Идя в собирающихся вечерних сумерках, я спрашивал себя: "Если ты прав, и она убийца, то почему?" Я не мог представить её фанатиком, сражающимся в безнадёжной битве ради возвращения тау. Для этого она была слишком собранной, профессиональной. Какую выгоду ей могла принести смерть губернатора? Я мог представить только одно: богатство. Если она наёмная убийца, то кто платит?
Кому выгодно?
Очевидно, что новому лорду Шроту. Но он бы всё получил и так, даже не пришлось бы ждать слишком долго. Антонин Шрот выглядел измождённым, болезненным.

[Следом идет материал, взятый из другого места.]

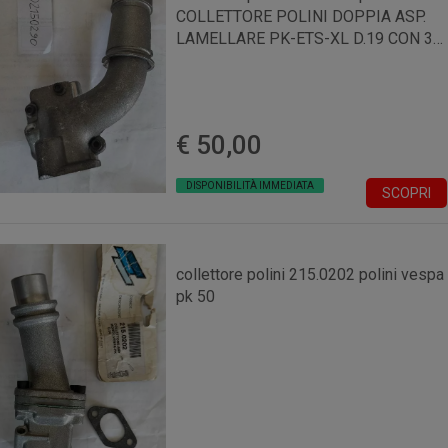
COLLETTORE POLINI DOPPIA ASP.
LAMELLARE PK-ETS-XL D.19 CON 3
FORI
€ 50,00
DISPONIBILITÀ IMMEDIATA
SCOPRI
collettore polini 215.0202 polini vespa
pk 50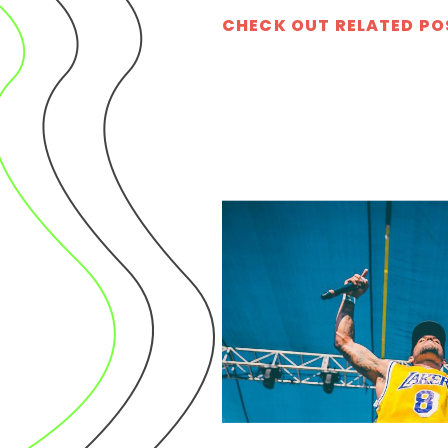
CHECK OUT RELATED PO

Зачем было рисковать всем ради награды, которую можно получить без риска спустя лишь месяцы?
И если не сын, то кто?
Мои мысли вернулись к тау. Если у них до сих пор оставались планы на Абидос, то долгая политическая нестабильность свяжет наши руки, мешая всем усилиям по усмирению. Мы окажемся уязвимыми к контрудару. Чтобы работать на них, не нужно было быть фанатиком — если Коваль беспокоила лишь личная выгода, то было бы достаточно достойной цены.

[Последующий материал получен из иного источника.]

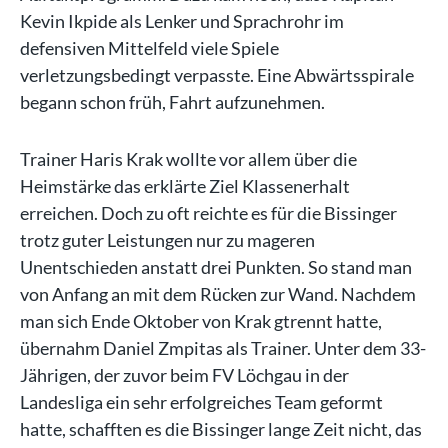
Kevin Ikpide als Lenker und Sprachrohr im
defensiven Mittelfeld viele Spiele
verletzungsbedingt verpasste. Eine Abwärtsspirale
begann schon früh, Fahrt aufzunehmen.
Trainer Haris Krak wollte vor allem über die
Heimstärke das erklärte Ziel Klassenerhalt
erreichen. Doch zu oft reichte es für die Bissinger
trotz guter Leistungen nur zu mageren
Unentschieden anstatt drei Punkten. So stand man
von Anfang an mit dem Rücken zur Wand. Nachdem
man sich Ende Oktober von Krak gtrennt hatte,
übernahm Daniel Zmpitas als Trainer. Unter dem 33-
Jährigen, der zuvor beim FV Löchgau in der
Landesliga ein sehr erfolgreiches Team geformt
hatte, schafften es die Bissinger lange Zeit nicht, das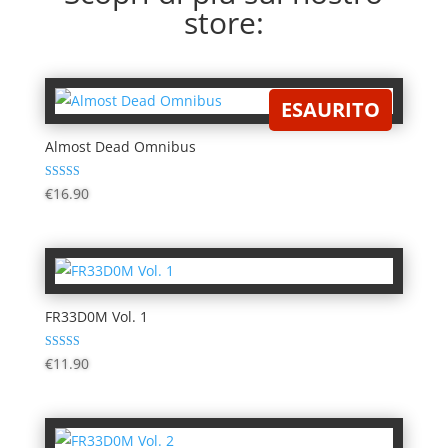
store:
ESAURITO
Almost Dead Omnibus
Valutato
€
16.90
5.00
su 5
FR33D0M Vol. 1
Valutato
€
11.90
4.69
su 5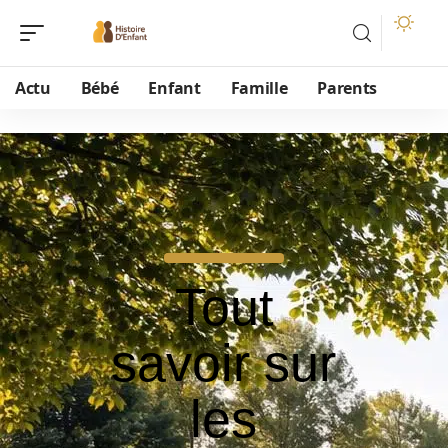
Actu
Bébé
Enfant
Famille
Parents
Tout
savoir sur
les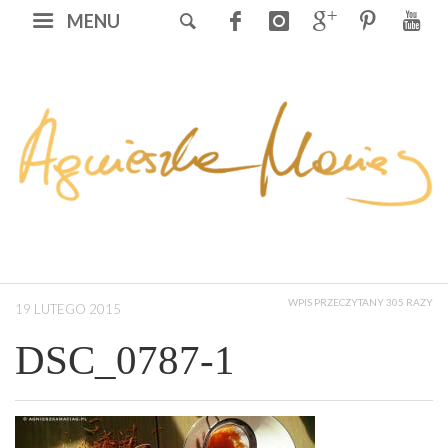
MENU
WPIS PRZECZYTANY 305 RAZY
19 LUTEGO 2015
DSC_0787-1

Несколько раз я едва не терял её из виду, так как путь Коваль петлял туда-сюда. К счастью, дороги в Риуме были широкими и прямыми, рассчитанными для ускорения движения огромных продуктовых транспортов. Во время войны грузоперевозки остановились и, хотя жизнь на Абидосе постепенно налаживалась, на дорогах пока было свободно. И, благодаря широким и свободным открытым участкам, мне удавалось вновь найти Коваль.
Её целью оказалась статуя святого Каррина. Когда она подходила к памятнику, я понял, что она приняла меры против отслеживания. Разумеется, чисто предварительные. Коваль не ожидала хвоста.
Огромная статуя была пустой. Горожане могли подняться до самой головы, а оттуда смотреть глазами великого человека на город, чью душу он спас. Так, во всяком случае, было до ракетного удара. Восстановление статуи обещали оба лорда Шрота.
Дверь внутрь находилась на краю огромного постамента. Я проследил, как Коваль входит внутрь, подождал пять минут, затем вошёл.
Я почти пропустил царапины на скалобетоне рядом с дверью. Рисунок был маленький, сантиметровой ширины, и находился очень низко. Я увидел его лишь потому, что искал: два круга, один меньший и находящийся внутри периметра большего. Символ тау. Знак для тех, кто знает, куда смотреть.
Внутри было темно. Тусклые люмосферы освещали железную лестницу, по спирали поднимавшуюся от платформы по правой ноге статуи. Пока мои глаза приспосабливались, я прислушался. Хотя Коваль не могла так быстро подняться наверх, я не слышал шагов. Она была тихой. Это было зловещим предупреждением. Мне стоило поступить так же.
Я шагнул вперёд и достал болт-пистолет, следя за тенями, ожидая засады. Возможно, она заметила меня и решила сюда заманить. Спустя десять минут подъёма я увидел движущуюся тень. Она была далеко впереди и поднималась всё дальше. Я ускорил шаг.